B E Reese et al. Eur J Neurosci. 1999 Aug.

Abstract

The present study has used two different approaches for labelling progenitor cells at the optic vesicle stage in order to examine patterns of clonal expansion and cellular dispersion within the developing retina. X-inactivation transgenic mice and chimeric mice expressing the lacZ reporter transgene were examined during development and in adulthood to study the radial and tangential dispersion of proliferating neuroepithelial cells and postmitotic retinal cells of known identities.

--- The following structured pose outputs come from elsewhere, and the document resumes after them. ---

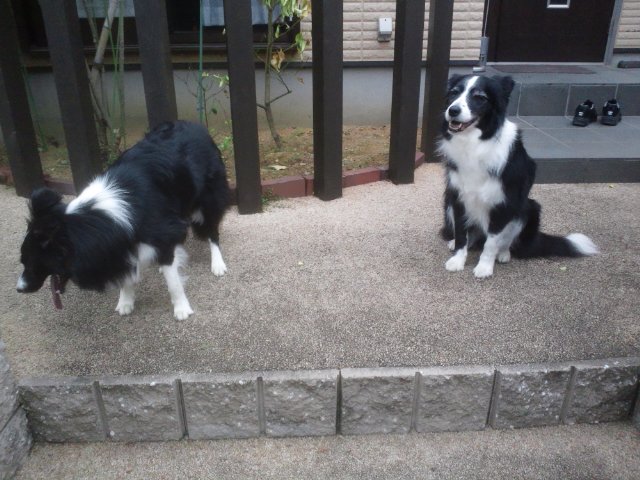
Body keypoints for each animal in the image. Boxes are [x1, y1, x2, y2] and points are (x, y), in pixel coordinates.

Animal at [16, 121, 229, 320]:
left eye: (33, 263)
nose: (19, 288)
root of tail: (195, 125)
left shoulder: (160, 230)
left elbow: (173, 282)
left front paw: (182, 308)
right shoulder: (122, 241)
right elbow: (127, 272)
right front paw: (126, 301)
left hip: (209, 198)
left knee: (212, 231)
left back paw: (217, 264)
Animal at [439, 74, 598, 278]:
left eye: (480, 97)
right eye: (454, 93)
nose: (453, 110)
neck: (476, 142)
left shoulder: (503, 202)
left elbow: (491, 243)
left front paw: (484, 267)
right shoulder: (458, 197)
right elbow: (460, 234)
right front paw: (458, 260)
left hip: (528, 208)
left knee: (505, 241)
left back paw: (503, 254)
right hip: (448, 203)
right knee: (470, 235)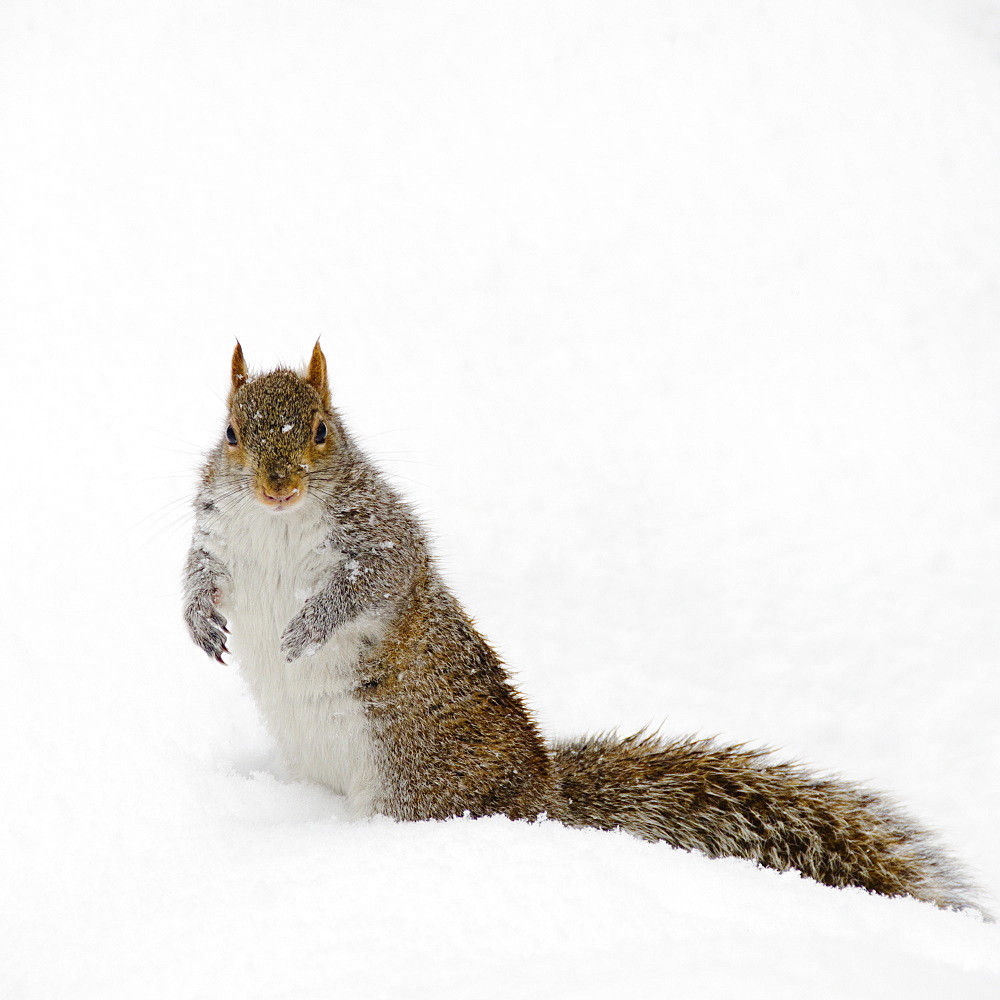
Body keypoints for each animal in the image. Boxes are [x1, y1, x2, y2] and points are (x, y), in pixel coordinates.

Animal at [186, 344, 984, 916]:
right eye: (230, 433)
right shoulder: (215, 536)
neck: (274, 525)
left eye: (323, 430)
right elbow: (196, 575)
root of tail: (544, 797)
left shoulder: (381, 542)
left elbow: (368, 585)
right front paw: (198, 622)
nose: (277, 486)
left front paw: (302, 631)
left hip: (416, 781)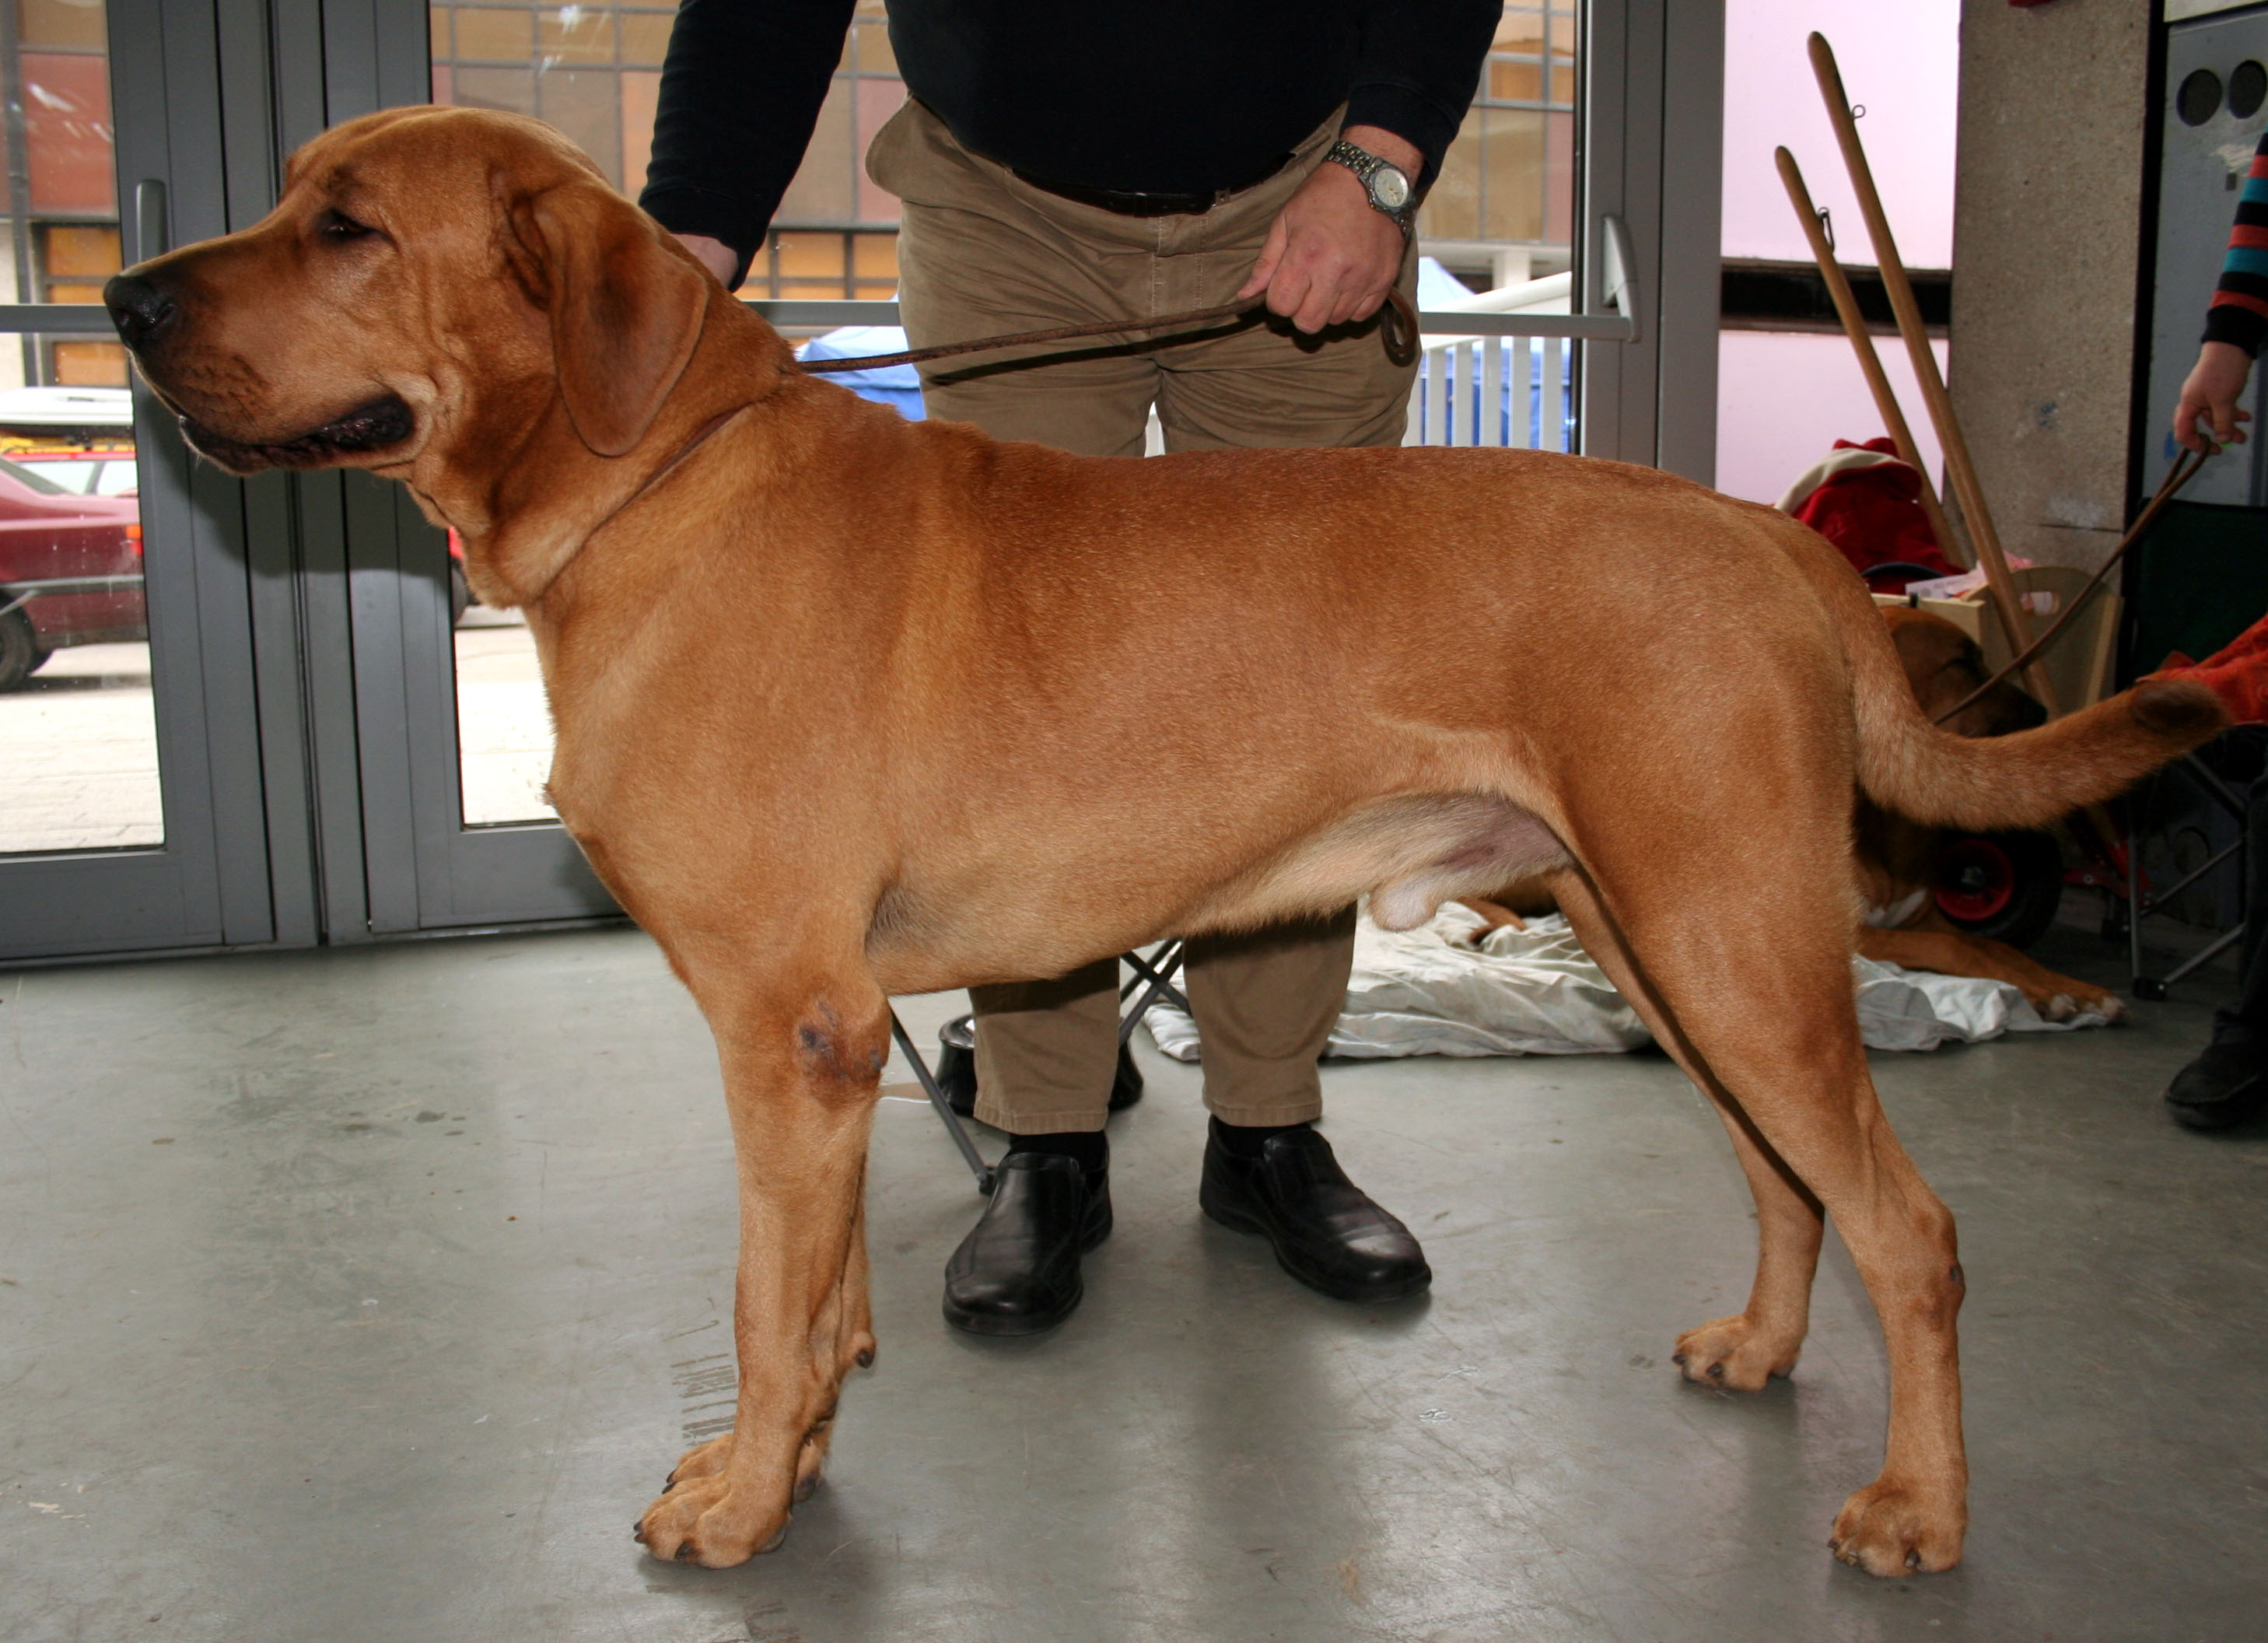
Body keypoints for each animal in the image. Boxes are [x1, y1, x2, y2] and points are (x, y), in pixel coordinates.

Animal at [97, 109, 2222, 1570]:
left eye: (347, 226)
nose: (121, 294)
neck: (656, 480)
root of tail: (1773, 541)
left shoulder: (784, 1024)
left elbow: (760, 1307)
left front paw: (742, 1498)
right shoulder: (832, 1039)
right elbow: (818, 1293)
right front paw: (810, 1432)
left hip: (1732, 942)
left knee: (1911, 1229)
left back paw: (1918, 1506)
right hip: (1673, 938)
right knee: (1791, 1188)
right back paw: (1763, 1347)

Chimeric retinas were used to measure tangential dispersion distances, while transgenic retinas were used to assess the frequency of tangential dispersion for individual populations of retinal neurons. Tangential dispersion is shown to be a universal feature of particular retinal cell types, being contrasted with the strictly radial dispersion of other cells. Tangential dispersion is a relatively short-distance phenomenon, with distinct dispersion distances characteristic for cone, horizontal, amacrine and ganglion cells. Embryonic and postnatal retinas show that tangential dispersion occurs at different times for these distinct cell types, associated with their times of differentiation rather than their neurogenetic periods. These developmental results rule out the possibility that tangential dispersion is due to a passive displacement produced by the proliferation of later-born cells, or to the lateral dispersion of a dividing sibling; rather, they are consistent with the hypothesis that tangential dispersion plays a role in the establishment of the orderly spatial distribution of retinal mosaics.